Mishra giggles that the carefully-curated gardens of the Western canon aren’t threatened by resentful feminists so much as by hard-nosed accountants of an insecure commercial society, but he’s dead wrong: the resentful feminists – and every other kind of ist – are the hard-nosed accountants. They police the new and flatter landscape they created, watching always for the assertion of ‘quaint’ old hierarchies, anything to challenge their relentless, joyless assertions of selfhood. They not only have no interest in Bloom’s Western canon, they actively scorn it – they proudly name their Facebook friends and drinking buddies as artistic figures more worthy of their study than St. Augustine or Victor Hugo, and they’re no longer laughed at when they do it.

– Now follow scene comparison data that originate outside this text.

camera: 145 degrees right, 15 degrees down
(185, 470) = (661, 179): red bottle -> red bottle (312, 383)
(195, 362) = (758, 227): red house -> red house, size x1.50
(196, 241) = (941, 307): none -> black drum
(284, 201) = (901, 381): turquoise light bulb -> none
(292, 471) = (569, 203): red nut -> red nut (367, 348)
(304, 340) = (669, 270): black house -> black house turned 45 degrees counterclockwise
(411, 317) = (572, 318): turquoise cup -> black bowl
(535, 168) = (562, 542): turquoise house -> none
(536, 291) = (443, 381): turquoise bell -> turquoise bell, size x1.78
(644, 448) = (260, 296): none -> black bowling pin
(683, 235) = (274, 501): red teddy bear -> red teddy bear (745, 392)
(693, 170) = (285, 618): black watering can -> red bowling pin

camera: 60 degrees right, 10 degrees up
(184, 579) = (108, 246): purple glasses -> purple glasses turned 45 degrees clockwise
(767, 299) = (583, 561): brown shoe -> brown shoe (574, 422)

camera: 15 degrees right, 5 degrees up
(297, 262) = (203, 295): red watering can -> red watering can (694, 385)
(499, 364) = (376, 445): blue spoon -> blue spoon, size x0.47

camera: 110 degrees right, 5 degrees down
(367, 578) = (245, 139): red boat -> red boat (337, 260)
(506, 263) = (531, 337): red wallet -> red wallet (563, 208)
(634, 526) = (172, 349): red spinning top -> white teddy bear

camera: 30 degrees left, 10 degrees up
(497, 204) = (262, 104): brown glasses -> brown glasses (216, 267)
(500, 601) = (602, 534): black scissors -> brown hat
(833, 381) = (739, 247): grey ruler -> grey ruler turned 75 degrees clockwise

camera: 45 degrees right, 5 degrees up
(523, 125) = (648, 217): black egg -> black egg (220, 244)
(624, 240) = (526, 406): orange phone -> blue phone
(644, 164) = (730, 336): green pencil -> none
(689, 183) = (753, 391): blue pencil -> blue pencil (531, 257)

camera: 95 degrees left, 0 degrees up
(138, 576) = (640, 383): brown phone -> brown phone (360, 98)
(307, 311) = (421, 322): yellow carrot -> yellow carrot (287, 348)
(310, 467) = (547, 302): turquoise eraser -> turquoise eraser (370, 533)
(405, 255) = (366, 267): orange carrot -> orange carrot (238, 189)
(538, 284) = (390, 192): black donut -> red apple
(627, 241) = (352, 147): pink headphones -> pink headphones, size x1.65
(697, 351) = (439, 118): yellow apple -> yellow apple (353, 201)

Twenty years ago, quaint old Harold Bloom had the old-fashioned nerve to worry out loud that the Western canon that had shaped cultures and produced incalculable beauty was in danger. He worried out loud that the splinter-groups he so provokingly called “the schools of resentment” would succeed – through lawsuits and protests and noisemaking – in destroying the idea of the canon itself. And he asserted that the loss of that idea would be a very, very bad thing.

The average college-level undergraduate English major has not only never read John Milton but actively mocks the idea of doing so. If you press him, he’ll assert not only that there’s no qualitative difference between John Milton and the late Bill Knott but also that any claim there is represents faulty critical thinking. And he’ll assert that because he’s been taught to assert it, by teachers who’ll get swamped with negative student evaluations if they don’t teach it.

Yes, it’s been twenty years since Bloom’s doomsaying. But it sure as hell wasn’t quaint.